Das Bruno Kreisky Forum möchte sich dieser Problematik in einer neuen Reihe widmen. Deren thematische Reichweite soll sich von der Frage nach dem Verhältnis von Pluralisierung und grassierendem Populismus bis hin zu der Frage nach möglichen, neuen Demokratiemodellen für ebensolche Gesellschaften, die „kein Weltbild mehr teilen“ (Charles Taylor), erstrecken.
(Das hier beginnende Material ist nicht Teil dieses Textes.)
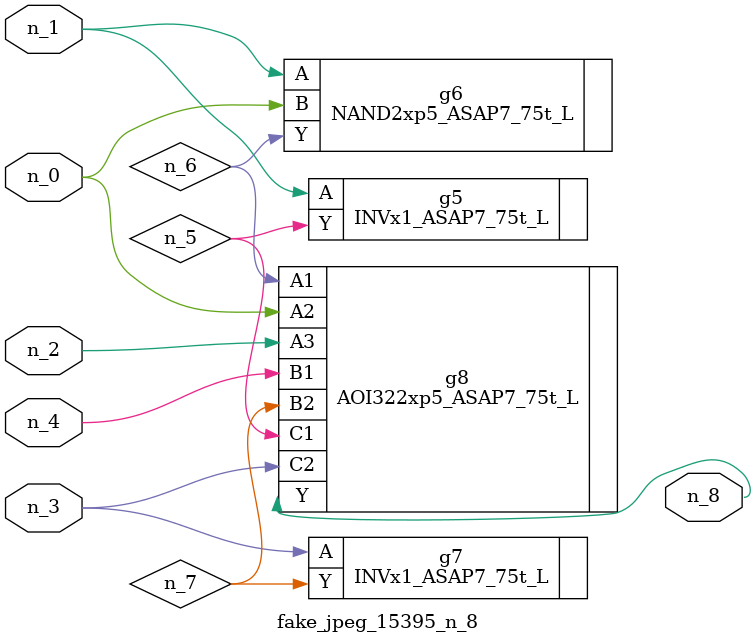
<source format=v>
module fake_jpeg_15395_n_8 (n_3, n_2, n_1, n_0, n_4, n_8);

input n_3;
input n_2;
input n_1;
input n_0;
input n_4;

output n_8;

wire n_6;
wire n_5;
wire n_7;

INVx1_ASAP7_75t_L g5 ( 
.A(n_1),
.Y(n_5)
);

NAND2xp5_ASAP7_75t_L g6 ( 
.A(n_1),
.B(n_0),
.Y(n_6)
);

INVx1_ASAP7_75t_L g7 ( 
.A(n_3),
.Y(n_7)
);

AOI322xp5_ASAP7_75t_L g8 ( 
.A1(n_6),
.A2(n_0),
.A3(n_2),
.B1(n_4),
.B2(n_7),
.C1(n_5),
.C2(n_3),
.Y(n_8)
);


endmodule
</source>
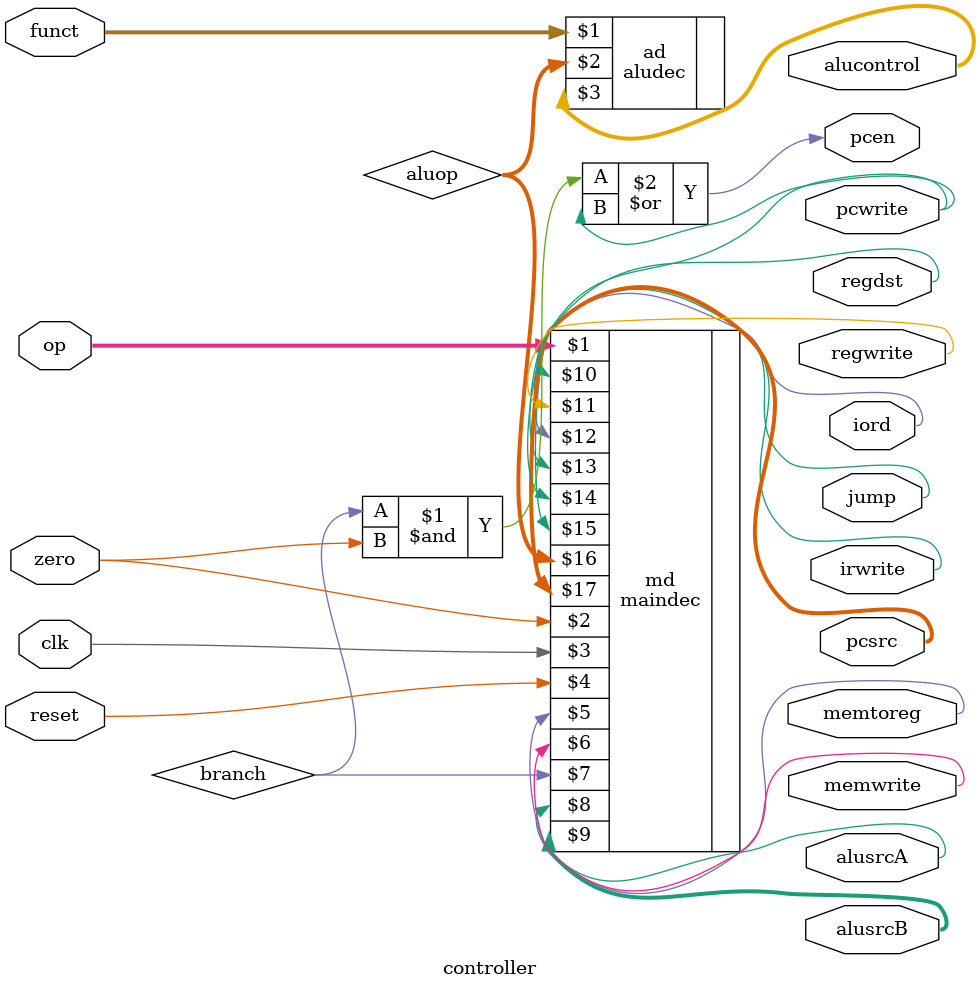
<source format=sv>
module controller(input logic [5:0] op, funct,  
                  input logic zero, clk, reset, 
                  output logic memtoreg, memwrite,
                  output logic [1:0] pcsrc, 
				  output logic pcen, alusrcA,
                  output logic [1:0] alusrcB,
                  output logic regdst, regwrite, iord,
                  output logic jump, pcwrite, irwrite,
                  output logic [2:0] alucontrol);
                  
  logic [1:0] aluop;
  logic branch;
  
  maindec md(op, zero, clk, reset, memtoreg, memwrite, branch, alusrcA, alusrcB, regdst, regwrite, iord, jump, pcwrite, irwrite, aluop, pcsrc);
  
  aludec ad(funct, aluop, alucontrol);
  
  assign pcen = (branch & zero) | pcwrite;
endmodule
</source>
Diese Reihe fand im Jahr 2018 statt.
Aufgebrochene Identitäten Programm
Diaspora. Erkundungen eines Lebensmodells kuratiert von Isolde Charim
Warum sprechen wir eigentlich von Diaspora? Warum nicht von Parallelgesellschaft, Multikulturalismus, Exil, Migration oder Integration? Denn natürlich sind das alles Themen, die in der einen oder anderen Form hier behandelt werden. Aber all diese Begriffe sind Master-Kategorien, wie Saskia Sassen das nennt, Kategorien, deren unmittelbare, einleuchtende Eindeutigkeit die Verschiebungen und Veränderungen, die wir in den Blick bekommen wollen, verdecken.
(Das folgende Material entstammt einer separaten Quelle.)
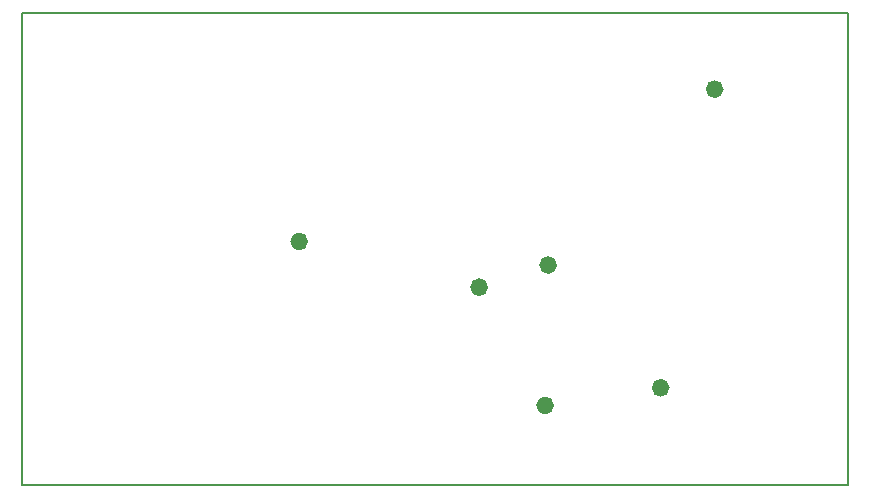
<source format=gbr>
G04 #@! TF.FileFunction,Glue,Bot*
%FSLAX46Y46*%
G04 Gerber Fmt 4.6, Leading zero omitted, Abs format (unit mm)*
G04 Created by KiCad (PCBNEW 4.0.5-e0-6337~49~ubuntu14.04.1) date Mon Feb 13 19:11:43 2017*
%MOMM*%
%LPD*%
G01*
G04 APERTURE LIST*
%ADD10C,0.150000*%
%ADD11C,0.381000*%
G04 APERTURE END LIST*
D10*
X113080800Y-121716800D02*
X183057800Y-121716800D01*
X183057800Y-81711800D02*
X183057800Y-121711800D01*
X113080800Y-81711800D02*
X113080800Y-121711800D01*
X113080800Y-81711800D02*
X183080800Y-81711800D01*
D11*
X172305980Y-88188800D02*
G75*
G03X172305980Y-88188800I-551180J0D01*
G01*
X171955460Y-88188800D02*
G75*
G03X171955460Y-88188800I-200660J0D01*
G01*
X137126980Y-101079300D02*
G75*
G03X137126980Y-101079300I-551180J0D01*
G01*
X136776460Y-101079300D02*
G75*
G03X136776460Y-101079300I-200660J0D01*
G01*
X167733980Y-113461800D02*
G75*
G03X167733980Y-113461800I-551180J0D01*
G01*
X167383460Y-113461800D02*
G75*
G03X167383460Y-113461800I-200660J0D01*
G01*
X152366980Y-104952800D02*
G75*
G03X152366980Y-104952800I-551180J0D01*
G01*
X152016460Y-104952800D02*
G75*
G03X152016460Y-104952800I-200660J0D01*
G01*
X158208980Y-103073200D02*
G75*
G03X158208980Y-103073200I-551180J0D01*
G01*
X157858460Y-103073200D02*
G75*
G03X157858460Y-103073200I-200660J0D01*
G01*
X157954980Y-114960400D02*
G75*
G03X157954980Y-114960400I-551180J0D01*
G01*
X157604460Y-114960400D02*
G75*
G03X157604460Y-114960400I-200660J0D01*
G01*
M02*

</source>
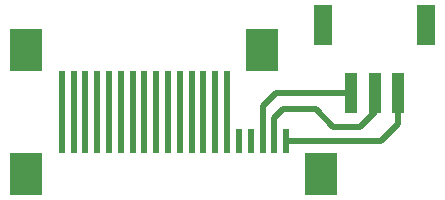
<source format=gbr>
G04 #@! TF.FileFunction,Copper,L1,Top,Signal*
%FSLAX46Y46*%
G04 Gerber Fmt 4.6, Leading zero omitted, Abs format (unit mm)*
G04 Created by KiCad (PCBNEW 4.0.6) date 05/08/18 08:07:22*
%MOMM*%
%LPD*%
G01*
G04 APERTURE LIST*
%ADD10C,0.100000*%
%ADD11R,0.610000X2.000000*%
%ADD12R,2.680000X3.600000*%
%ADD13R,1.000000X3.500000*%
%ADD14R,1.500000X3.400000*%
%ADD15C,0.500000*%
G04 APERTURE END LIST*
D10*
D11*
X126250000Y-108550000D03*
X125250000Y-108550000D03*
X124250000Y-108550000D03*
X123250000Y-108550000D03*
X122250000Y-108550000D03*
X121250000Y-108550000D03*
X120250000Y-108550000D03*
X119250000Y-108550000D03*
X118250000Y-108550000D03*
X117250000Y-108550000D03*
X116250000Y-108550000D03*
X115250000Y-108550000D03*
X114250000Y-108550000D03*
X113250000Y-108550000D03*
X112250000Y-108550000D03*
D12*
X129240000Y-105750000D03*
X109260000Y-105750000D03*
D13*
X140750000Y-109375000D03*
X138750000Y-109375000D03*
X136750000Y-109375000D03*
D14*
X143100000Y-103625000D03*
X134400000Y-103625000D03*
D11*
X112250000Y-113450000D03*
X113250000Y-113450000D03*
X114250000Y-113450000D03*
X115250000Y-113450000D03*
X116250000Y-113450000D03*
X117250000Y-113450000D03*
X118250000Y-113450000D03*
X119250000Y-113450000D03*
X120250000Y-113450000D03*
X121250000Y-113450000D03*
X122250000Y-113450000D03*
X123250000Y-113450000D03*
X124250000Y-113450000D03*
X125250000Y-113450000D03*
X126250000Y-113450000D03*
X127250000Y-113450000D03*
X128250000Y-113450000D03*
X129250000Y-113450000D03*
X130250000Y-113450000D03*
X131250000Y-113450000D03*
D12*
X109260000Y-116250000D03*
X134240000Y-116250000D03*
D15*
X126250000Y-108550000D02*
X126250000Y-113450000D01*
X125250000Y-108550000D02*
X125250000Y-113450000D01*
X124250000Y-108550000D02*
X124250000Y-113450000D01*
X123250000Y-108550000D02*
X123250000Y-113450000D01*
X122250000Y-108550000D02*
X122250000Y-113450000D01*
X121250000Y-108550000D02*
X121250000Y-113450000D01*
X120250000Y-108550000D02*
X120250000Y-113450000D01*
X119250000Y-108550000D02*
X119250000Y-113450000D01*
X118250000Y-108550000D02*
X118250000Y-113450000D01*
X117250000Y-108550000D02*
X117250000Y-113450000D01*
X116250000Y-108550000D02*
X116250000Y-113450000D01*
X115250000Y-108550000D02*
X115250000Y-113450000D01*
X114250000Y-108550000D02*
X114250000Y-113450000D01*
X113250000Y-108550000D02*
X113250000Y-113450000D01*
X112250000Y-108550000D02*
X112250000Y-113450000D01*
X140750000Y-109375000D02*
X140750000Y-112000000D01*
X139300000Y-113450000D02*
X131250000Y-113450000D01*
X140750000Y-112000000D02*
X139300000Y-113450000D01*
X138750000Y-109375000D02*
X138750000Y-111000000D01*
X138750000Y-111000000D02*
X137500000Y-112250000D01*
X137500000Y-112250000D02*
X135250000Y-112250000D01*
X135250000Y-112250000D02*
X133750000Y-110750000D01*
X133750000Y-110750000D02*
X131000000Y-110750000D01*
X131000000Y-110750000D02*
X130250000Y-111500000D01*
X130250000Y-111500000D02*
X130250000Y-113450000D01*
X136750000Y-109375000D02*
X130375000Y-109375000D01*
X129250000Y-110500000D02*
X129250000Y-113450000D01*
X130375000Y-109375000D02*
X129250000Y-110500000D01*
M02*

</source>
Parallelgesellschaft (einmal abgesehen von ihrer politischen Konnotation) rückt ebenso wie Exil die Abgrenzung ins Zentrum und verkennt, dass es immer auch – egal wie abgeschottet eine Gemeinschaft leben mag – eine Interaktion mit der umgebenden Lebensrealität gibt. Migration und Integration erfassen zwar Bewegungen, bleiben aber völlig einseitig.
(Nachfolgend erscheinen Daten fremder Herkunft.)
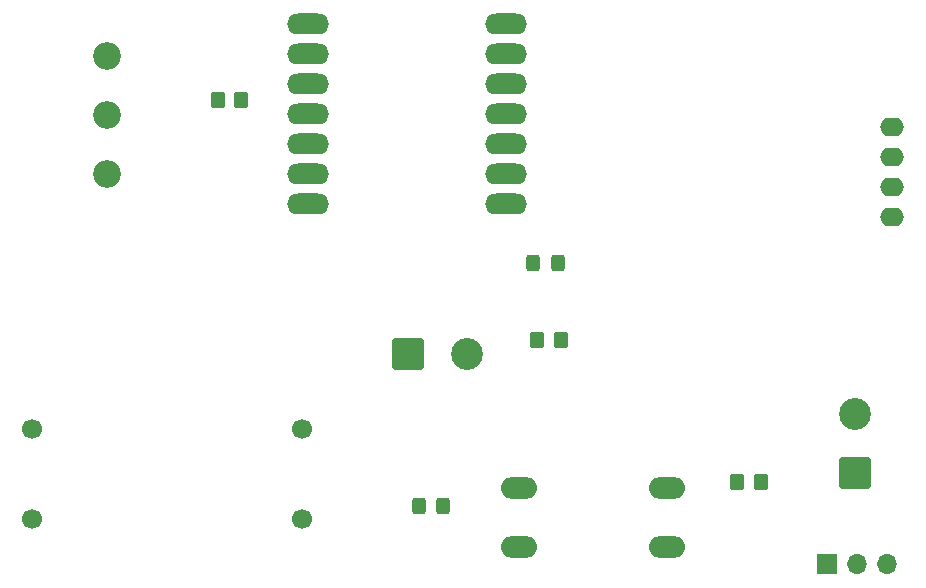
<source format=gbr>
%TF.GenerationSoftware,KiCad,Pcbnew,7.0.10*%
%TF.CreationDate,2024-01-21T17:13:34-08:00*%
%TF.ProjectId,motor_pcb,6d6f746f-725f-4706-9362-2e6b69636164,rev?*%
%TF.SameCoordinates,Original*%
%TF.FileFunction,Soldermask,Top*%
%TF.FilePolarity,Negative*%
%FSLAX46Y46*%
G04 Gerber Fmt 4.6, Leading zero omitted, Abs format (unit mm)*
G04 Created by KiCad (PCBNEW 7.0.10) date 2024-01-21 17:13:34*
%MOMM*%
%LPD*%
G01*
G04 APERTURE LIST*
G04 Aperture macros list*
%AMRoundRect*
0 Rectangle with rounded corners*
0 $1 Rounding radius*
0 $2 $3 $4 $5 $6 $7 $8 $9 X,Y pos of 4 corners*
0 Add a 4 corners polygon primitive as box body*
4,1,4,$2,$3,$4,$5,$6,$7,$8,$9,$2,$3,0*
0 Add four circle primitives for the rounded corners*
1,1,$1+$1,$2,$3*
1,1,$1+$1,$4,$5*
1,1,$1+$1,$6,$7*
1,1,$1+$1,$8,$9*
0 Add four rect primitives between the rounded corners*
20,1,$1+$1,$2,$3,$4,$5,0*
20,1,$1+$1,$4,$5,$6,$7,0*
20,1,$1+$1,$6,$7,$8,$9,0*
20,1,$1+$1,$8,$9,$2,$3,0*%
G04 Aperture macros list end*
%ADD10RoundRect,0.250000X0.350000X0.450000X-0.350000X0.450000X-0.350000X-0.450000X0.350000X-0.450000X0*%
%ADD11RoundRect,0.250000X0.325000X0.450000X-0.325000X0.450000X-0.325000X-0.450000X0.325000X-0.450000X0*%
%ADD12RoundRect,0.250001X-1.099999X-1.099999X1.099999X-1.099999X1.099999X1.099999X-1.099999X1.099999X0*%
%ADD13C,2.700000*%
%ADD14C,1.700000*%
%ADD15O,3.556000X1.778000*%
%ADD16R,1.700000X1.700000*%
%ADD17O,1.700000X1.700000*%
%ADD18O,3.048000X1.850000*%
%ADD19C,2.340000*%
%ADD20RoundRect,0.250000X-0.325000X-0.450000X0.325000X-0.450000X0.325000X0.450000X-0.325000X0.450000X0*%
%ADD21RoundRect,0.250001X1.099999X-1.099999X1.099999X1.099999X-1.099999X1.099999X-1.099999X-1.099999X0*%
%ADD22O,2.000000X1.600000*%
G04 APERTURE END LIST*
D10*
%TO.C,R3*%
X101900000Y-54700000D03*
X99900000Y-54700000D03*
%TD*%
D11*
%TO.C,D1*%
X99600000Y-48200000D03*
X101650000Y-48200000D03*
%TD*%
D12*
%TO.C,J1*%
X88980000Y-55880000D03*
D13*
X93980000Y-55880000D03*
%TD*%
D14*
%TO.C,M1*%
X80010000Y-62230000D03*
X80010000Y-69850000D03*
X57150000Y-69850000D03*
X57150000Y-62230000D03*
%TD*%
D15*
%TO.C,U1*%
X97282000Y-27940000D03*
X97282000Y-30480000D03*
X97282000Y-33020000D03*
X97282000Y-35560000D03*
X97282000Y-38100000D03*
X97282000Y-40640000D03*
X97282000Y-43180000D03*
X80518000Y-27940000D03*
X80518000Y-30480000D03*
X80518000Y-33020000D03*
X80518000Y-35560000D03*
X80518000Y-38100000D03*
X80518000Y-40640000D03*
X80518000Y-43180000D03*
%TD*%
D16*
%TO.C,SW2*%
X124460000Y-73660000D03*
D17*
X127000000Y-73660000D03*
X129540000Y-73660000D03*
%TD*%
D18*
%TO.C,SW1*%
X110875000Y-67250000D03*
X98375000Y-67250000D03*
X110875000Y-72250000D03*
X98375000Y-72250000D03*
%TD*%
D19*
%TO.C,RV1*%
X63500000Y-40640000D03*
X63500000Y-35640000D03*
X63500000Y-30640000D03*
%TD*%
D10*
%TO.C,R2*%
X72875000Y-34350000D03*
X74875000Y-34350000D03*
%TD*%
%TO.C,R1*%
X116850000Y-66750000D03*
X118850000Y-66750000D03*
%TD*%
D20*
%TO.C,D2*%
X89875000Y-68750000D03*
X91925000Y-68750000D03*
%TD*%
D21*
%TO.C,BT1*%
X126800000Y-66000000D03*
D13*
X126800000Y-61000000D03*
%TD*%
D22*
%TO.C,Brd1*%
X129980000Y-36640000D03*
X129980000Y-39180000D03*
X129980000Y-44260000D03*
X129980000Y-41720000D03*
%TD*%
M02*

</source>
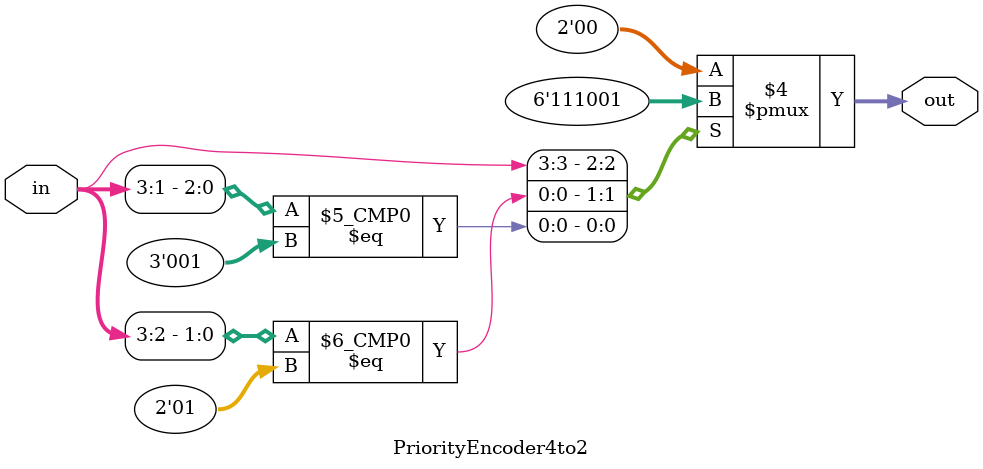
<source format=v>
module PriorityEncoder4to2(in,out);
	input[3:0] in;
	output[1:0] out;
	reg [1:0] out;
	
	always @ (*)
		casex(in)
			4'b1xxx: out = 2'b11;
			4'b01xx: out = 2'b10;
			4'b001x: out = 2'b01;
			4'b0001: out = 2'b00;
			default: out = 2'b00;
		endcase
endmodule
			
</source>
Und Multikulturalismus befriedigt zwar unsere Sehnsucht nach dem Echten und Ursprünglichen, aber um den Preis, den Fremden zum Träger einer authentischen und eindeutigen Identität zu machen. Gegen diese Eindeutigkeiten und Einseitigkeiten brauchte es also einen Begriff, der dem widerspricht, was ein Begriff leisten soll: Es brauchte einen uneindeutigen Begriff. Genau dieses Paradoxon erfüllt „Diaspora“. Das ist die konzeptionelle Erklärung für diese Wahl.
Diese Reihe fand von 2015-2017 statt.
Die Krise der Aufklärung kuratiert von Philipp Blom
Die Kultur und Geschichte der Moderne stehen in einem engen und dialektischen Zusammenhang mit dem Phänomen der Aufklärung. Dieser Zusammenhang aber impliziert nicht, dass Kernideen des aufgeklärten Denkens – Freiheit, Menschenrechte, empirische Denkmodelle – sich progressiv durchsetzen. In den vergangenen Jahren scheint mit dem erneuten Aufstieg von religiösen Fundamentalismen und illiberalen politischen Modellen sogar das Gegenteil der Fall zu sein.
Unter dem Titel „Die Krise der Aufklärung“ setzt sich diese Reihe von Vorträgen und Diskussionen das Ziel, unterschiedliche Aspekte von Geschichte und Gegenwart der Aufklärung auszuloten.
Diese Reihe fand von 2014-2018 statt.
Die Krise der Aufklärung Programm
Es ist ein gutes Land kuratiert von Wolfgang Maderthaner
2018 feierten wir das hundertjährige Jubiläum der Gründung der Republik. Aber was bedeutet Österreich eigentlich?
Der Historiker Wolfgang Maderthaner hat 2018 den Prachtband „Österreich. 99 Dokumente, Briefe, Urkunden“ herausgegeben. Darin präsentiert er Klassiker des historischen Gedächtnisses des zentraleuropäischen Raumes, ebenso wie Unerwartetes, Unbekanntes, Überraschendes, von der ersten überlieferten Urkunde aus dem Jahre 816 bis hin zur großen Migrationskrise von 2015. Die Dokumente illustrieren einzigartige kulturelle Höchstleistungen ebenso wie Akte tiefster Barbarei, sie erzählen von dynastischem Imperialismus, von Großmachtpolitik, Widerstand und Aufbegehren, von den Schicksalen der Mächtigen wie den (Über)Lebensstrategien der von der Geschichte üblicherweise Vergessenen.
In unserer neuen Reihe „Es ist ein gutes Land. Republikanische Geschichtsstunde(n)“ entwirft Wolfgang Maderthaner mit unterschiedlichen Gesprächspartner*innen eine aktualitätsbezogene Geschichte jenes Raumes, der in unterschiedlichsten Grenzen und in jeweils massiv wechselnden Bedeutungszuschreibungen mit der Signatur „Österreich“ versehen worden ist.